Avec une croissance de 22% en 2015 et une progression d’environ 12% sur les trois premiers mois de l’année par rapport aux revenus selon la Banque centrale, les indicateurs sont favorables pour l’industrie touristique qui s’attend à une croissance assez forte pour 2016. Si bien que les autorités annoncent la fin du moratoire à partir du 30 juin pour ce qui est de l’ouverture de nouveaux hôtels gelés il y a un an et demi. L’annonce a été faite par le vice-Premier ministre et ministre du Tourisme lors d’une réception à l’issue de la 43e assemblée générale de l’AHRIM (Association des Hôteliers et Restaurateurs de l’Ile Maurice) la semaine dernière au Long Beach. Une occasion pour les hôteliers de définir leurs stratégies futures et dynamiser davantage le secteur, en misant, outre sur la qualité des produits et services, sur les nouvelles technologies.
La 43e assemblée générale de L’AHRIM, qui comptait également la participation du groupe Beachcomber qui a fait son retour dans l’AHRIM depuis l’année dernière, a été marquée par l’élection à la présidence de Jean Louis Pismont. Le General Manager du Paradis & Golf Club et du Dinarobin Hotel Golf Club, deux hôtels 5-étoiles du groupe Beachcomber, succède ainsi à Grégory de Clerk, Group Director of Operational Innovation à Sun Resorts.
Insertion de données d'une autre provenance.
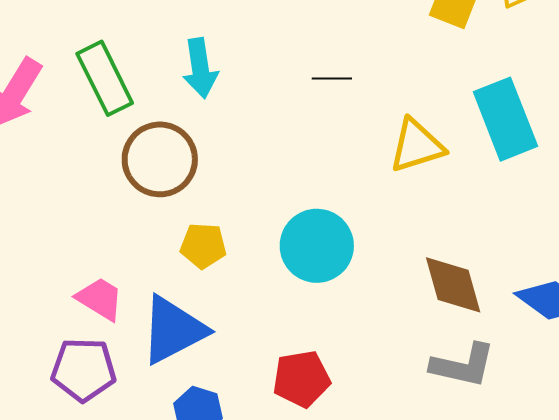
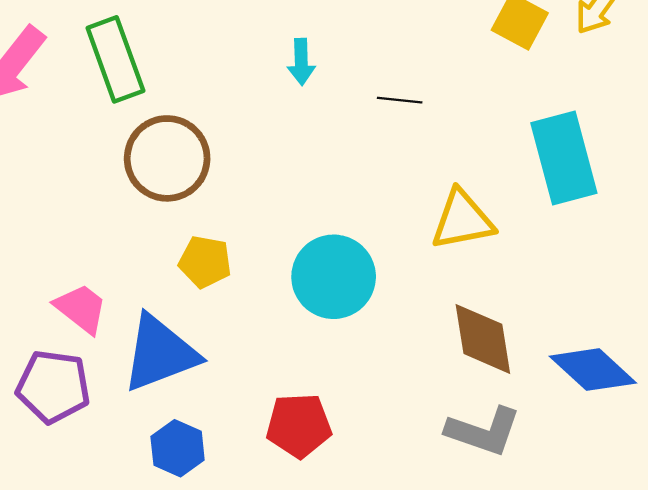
cyan arrow: (200, 68) -> (301, 62), moved, size x0.7
black line: (332, 79) -> (400, 100), moved
yellow triangle: (417, 146) -> (462, 220), moved

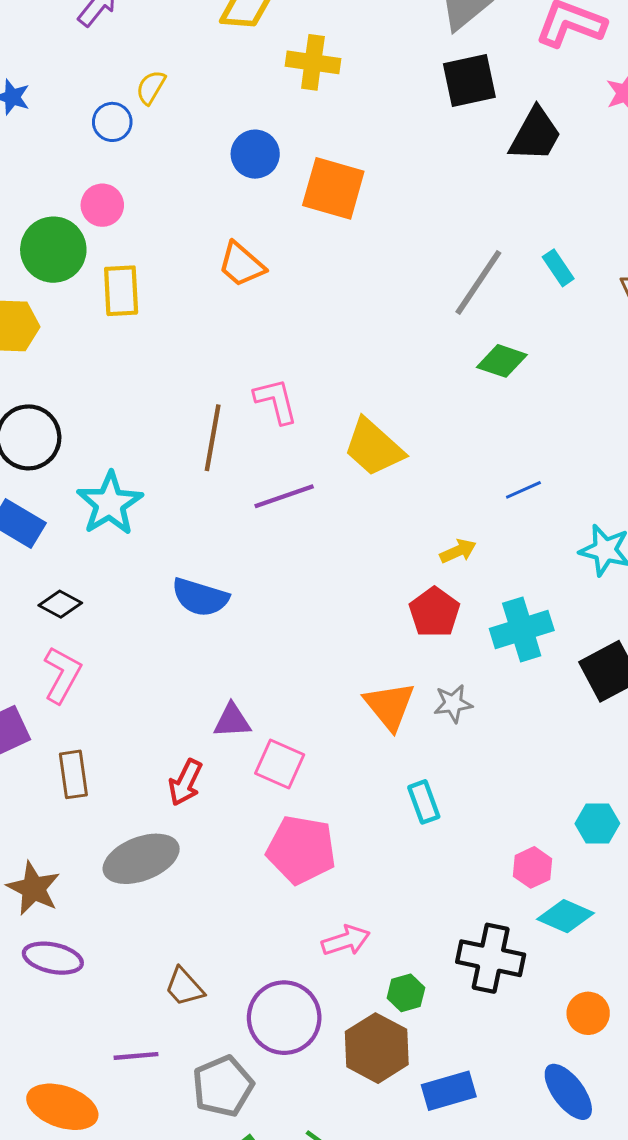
Dans son discours, le président sortant a félicité les opérateurs de l’industrie de la bonne performance engendrée depuis l’année dernière, avec la création d’un millier d’emplois jusqu’ici, qui découle, selon lui, non seulement de l’engagement des autorités d’assurer la pérennité de l’industrie — à l’instar de l’ouverture aérienne, la classification des hôtels, la diversification des marchés, l’amélioration de la stratégie marketing — mais aussi et surtout de l’engagement des hôteliers et restaurateurs pour la modernisation du secteur.
Rappelant les trois rôles principaux de l’industrie qui sont de créer des emplois, de favoriser des opportunités pour les entreprises, et plus important encore, de proposer une offre variée pour les clients, il a souligné que le devoir de l’AHRIM est de continuer à veiller à ce que ces rôles soient remplis. Et pour continuer sur cette voie de développement, il souhaite une collaboration concertée entre les opérateurs afin d’offrir une offre variée à la clientèle. 
Si l’industrie touristique de Maurice a repris des couleurs, d’autres défis sont à relever, insiste Grégory de Clerk. Il s’est attardé sur l’évolution du comportement des touristes. « La technologie permet aujourd’hui au client d’avoir encore plus de contrôle sur son voyage. A l’aide d’outils technologiques tels que les applications mobiles, il peut réserver son hôtel, sa voiture, ou encore ses activités à Maurice en quelques minutes et sans avoir de contact direct avec un opérateur local. C’est le client qui détient toutes les cartes. Il dispose également aujourd’hui d’une arme redoutable : il peut partager son point de vue avec d’autres voyageurs comme lui», a rappelé le président sortant de l’AHRIM. C’est dans cette optique qu’il est primordial pour les opérateurs mauriciens d’offrir aux voyageurs une expérience riche et complète à travers ces plates-formes numériques qu’ils connaissent et auxquelles ils font aujourd’hui confiance, estime-t-il. Cette révolution digitale va également créer plus d’opportunités pour les entreprises et permettre de connecter les différents acteurs de l’industrie, soutient-il. « Si nous nous engageons dans cette voie, et si nous sommes prêts à travailler encore plus étroitement ensemble, nous transformerons l’île Maurice en leader mondial de l’innovation dans le tourisme», dit-il.
De son côté, le nouveau président de l’AHRIM a mis l’accent sur les relations humaines qui font le succès de l’industrie touristique. Il a plaidé pour « l’unité indispensable », entre les opérateurs du secteur, aussi bien qu’« avec le secteur public », pour une progression de l’industrie dans le dialogue. Jean-Louis Pismont a aussi mis l’accent sur l’importance de préserver la qualité de la destination qui est au coeur du métier des opérateurs de l’industrie. Rejoignant les propos du président sortant, il a également plaidé pour une industrie ancrée dans l’ère numérique, et qui garde parallèlement son authenticité.